| PROBLEM DESCRIPTION |
Update the entries below by replacing "chart" with "graph" everywhere it occurs, changing nothing else. Omit the pictures from your version.

| MATERIAL FOR THIS TASK |
====

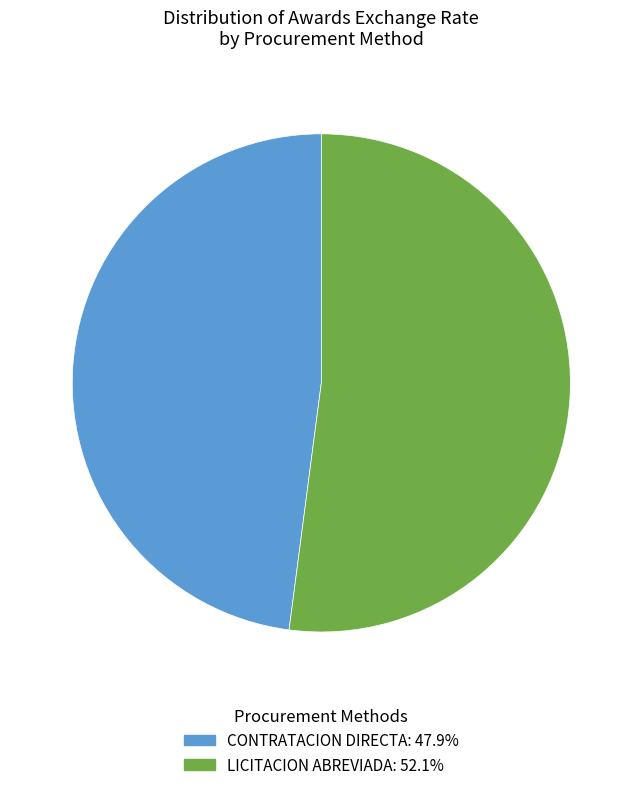

Is there a majority slice in this chart?

Yes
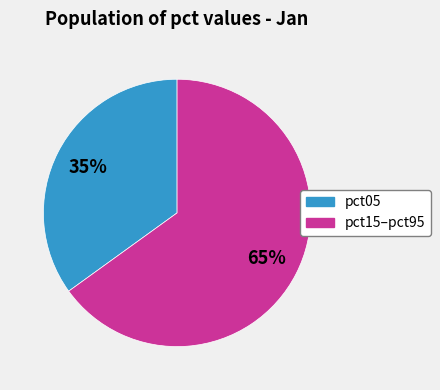

To the nearest percent, what is the difference between the largest and smallest slice percentages?

30%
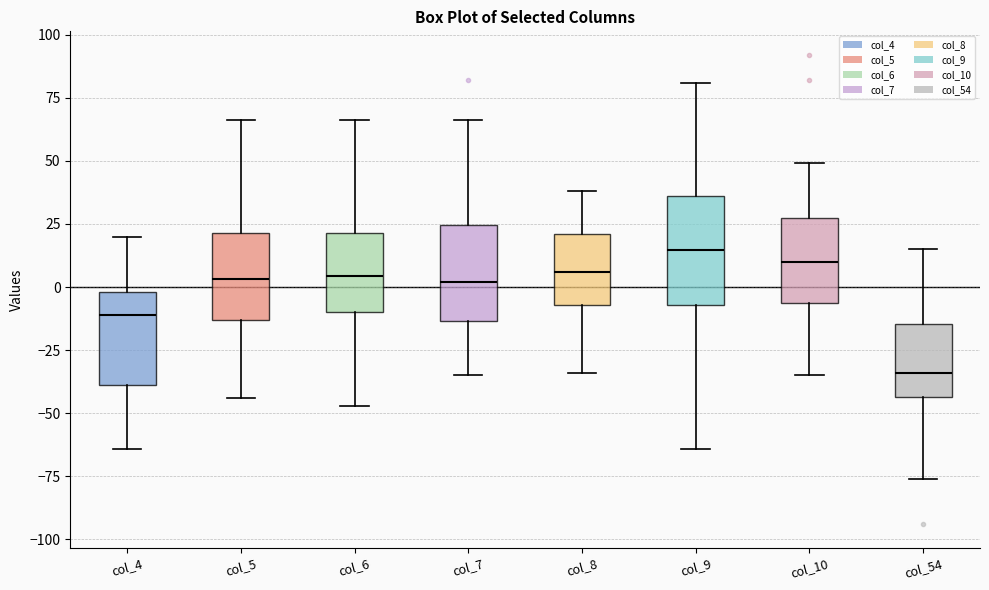

Reading left to right, read every box against the y-axis: the position of its median line, the range the box covers, and the ends of its whiskers. The values are not printed on the chart, so give them approximately, as read against the axis.

col_4: median -10, box -40 to 0, whiskers -65 to 20
col_5: median 5, box -15 to 20, whiskers -45 to 65
col_6: median 5, box -10 to 20, whiskers -45 to 65
col_7: median 0, box -15 to 25, whiskers -35 to 65
col_8: median 5, box -5 to 20, whiskers -35 to 40
col_9: median 15, box -5 to 35, whiskers -65 to 80
col_10: median 10, box -5 to 25, whiskers -35 to 50
col_54: median -35, box -45 to -15, whiskers -75 to 15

====

| SOLUTION FOR THIS PROBLEM |
Is there a majority slice in this graph?

Yes

To the nearest percent, what is the difference between the largest and smallest slice percentages?

30%

Reading left to right, read every box against the y-axis: the position of its median line, the range the box covers, and the ends of its whiskers. The values are not printed on the graph, so give them approximately, as read against the axis.

col_4: median -10, box -40 to 0, whiskers -65 to 20
col_5: median 5, box -15 to 20, whiskers -45 to 65
col_6: median 5, box -10 to 20, whiskers -45 to 65
col_7: median 0, box -15 to 25, whiskers -35 to 65
col_8: median 5, box -5 to 20, whiskers -35 to 40
col_9: median 15, box -5 to 35, whiskers -65 to 80
col_10: median 10, box -5 to 25, whiskers -35 to 50
col_54: median -35, box -45 to -15, whiskers -75 to 15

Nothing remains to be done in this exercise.